İş talebi – İskan izni hakkındaki metinde "Yapı müteahhidinin SGK" ile "belgesi istendiği görülmektedir." arasındaki kısmı, bu iki ifade de dahil olmak üzere, hiçbir değişiklik yapmadan yeniden yazın.

Metin bölümü –
Yapı müteahhidinin SGK borçları nedeniyle bazı binaların iskan yapı kullanma izin ruhsatı verilmediği görülmektedir. Ne var ki, bu durum 5940 sayılı Kanunun 28. maddesi ile iskan verilmesi için bir engel olmamakla birlikte, bazı belediyelerin açık hükme rağmen iskan izni için SGK ilişiksizdir belgesi istendiği görülmektedir.

Bir veri kümesinden alıntılar –
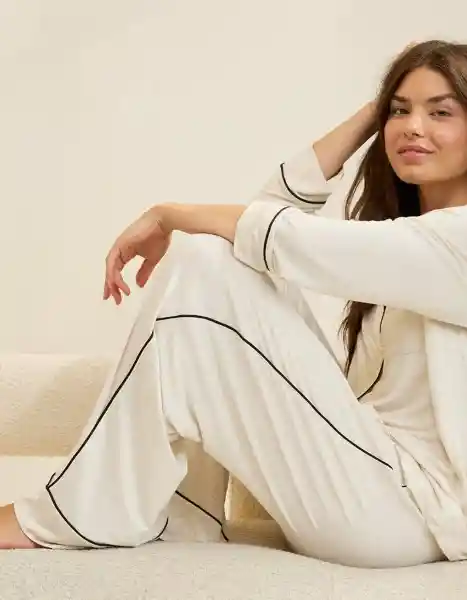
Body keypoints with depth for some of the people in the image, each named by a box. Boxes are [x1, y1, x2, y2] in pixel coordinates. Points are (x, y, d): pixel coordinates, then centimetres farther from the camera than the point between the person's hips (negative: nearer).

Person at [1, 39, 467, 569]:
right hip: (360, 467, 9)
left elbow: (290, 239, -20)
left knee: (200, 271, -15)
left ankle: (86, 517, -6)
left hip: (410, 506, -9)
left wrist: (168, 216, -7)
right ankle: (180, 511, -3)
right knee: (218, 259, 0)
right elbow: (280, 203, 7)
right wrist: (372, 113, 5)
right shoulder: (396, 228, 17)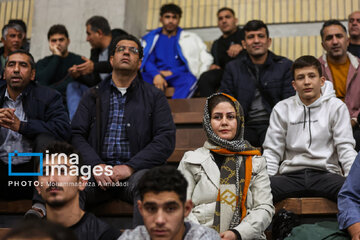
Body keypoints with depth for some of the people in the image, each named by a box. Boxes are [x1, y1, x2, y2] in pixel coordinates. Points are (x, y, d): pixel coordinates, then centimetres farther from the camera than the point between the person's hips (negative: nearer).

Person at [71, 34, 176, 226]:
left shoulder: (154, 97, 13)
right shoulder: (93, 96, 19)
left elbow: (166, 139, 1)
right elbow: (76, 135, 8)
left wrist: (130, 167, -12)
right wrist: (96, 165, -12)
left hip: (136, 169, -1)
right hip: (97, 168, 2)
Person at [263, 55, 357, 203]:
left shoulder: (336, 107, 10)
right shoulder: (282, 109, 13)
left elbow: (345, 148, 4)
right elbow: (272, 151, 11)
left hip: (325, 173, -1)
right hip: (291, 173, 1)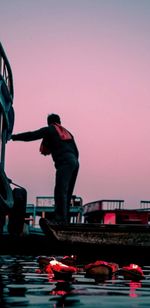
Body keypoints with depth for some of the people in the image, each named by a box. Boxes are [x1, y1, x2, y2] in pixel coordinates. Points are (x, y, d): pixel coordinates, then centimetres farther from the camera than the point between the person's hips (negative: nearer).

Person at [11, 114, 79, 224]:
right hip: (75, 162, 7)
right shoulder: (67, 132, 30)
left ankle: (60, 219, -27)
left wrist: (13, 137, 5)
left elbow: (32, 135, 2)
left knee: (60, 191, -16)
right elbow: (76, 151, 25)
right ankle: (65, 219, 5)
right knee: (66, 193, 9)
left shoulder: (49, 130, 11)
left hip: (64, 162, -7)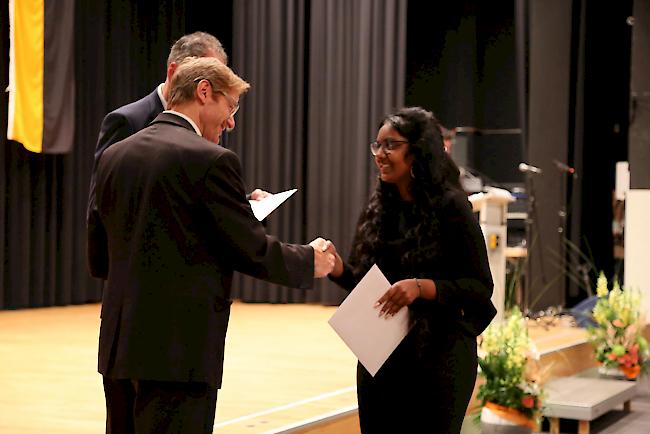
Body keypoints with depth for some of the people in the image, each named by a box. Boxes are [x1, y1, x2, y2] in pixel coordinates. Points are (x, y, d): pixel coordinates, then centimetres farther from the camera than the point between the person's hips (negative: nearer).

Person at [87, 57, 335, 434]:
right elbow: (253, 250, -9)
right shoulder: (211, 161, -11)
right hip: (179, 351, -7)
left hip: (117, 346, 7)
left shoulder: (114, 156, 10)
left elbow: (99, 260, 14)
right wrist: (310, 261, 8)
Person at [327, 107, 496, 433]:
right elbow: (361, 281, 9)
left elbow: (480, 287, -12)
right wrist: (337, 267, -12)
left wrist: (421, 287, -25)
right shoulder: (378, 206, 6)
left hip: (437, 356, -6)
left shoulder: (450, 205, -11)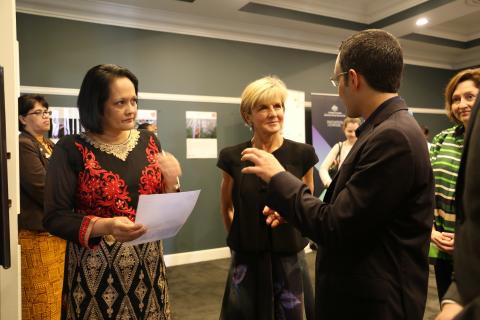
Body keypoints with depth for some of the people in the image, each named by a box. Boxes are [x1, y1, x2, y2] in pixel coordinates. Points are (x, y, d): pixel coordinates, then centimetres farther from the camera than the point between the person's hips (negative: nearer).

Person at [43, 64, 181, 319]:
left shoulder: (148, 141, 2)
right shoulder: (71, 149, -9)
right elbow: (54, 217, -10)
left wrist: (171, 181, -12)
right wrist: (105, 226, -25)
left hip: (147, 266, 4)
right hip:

Görev çözümü –
Yapı müteahhidinin SGK borçları nedeniyle bazı binaların iskan yapı kullanma izin ruhsatı verilmediği görülmektedir. Ne var ki, bu durum 5940 sayılı Kanunun 28. maddesi ile iskan verilmesi için bir engel olmamakla birlikte, bazı belediyelerin açık hükme rağmen iskan izni için SGK ilişiksizdir belgesi istendiği görülmektedir.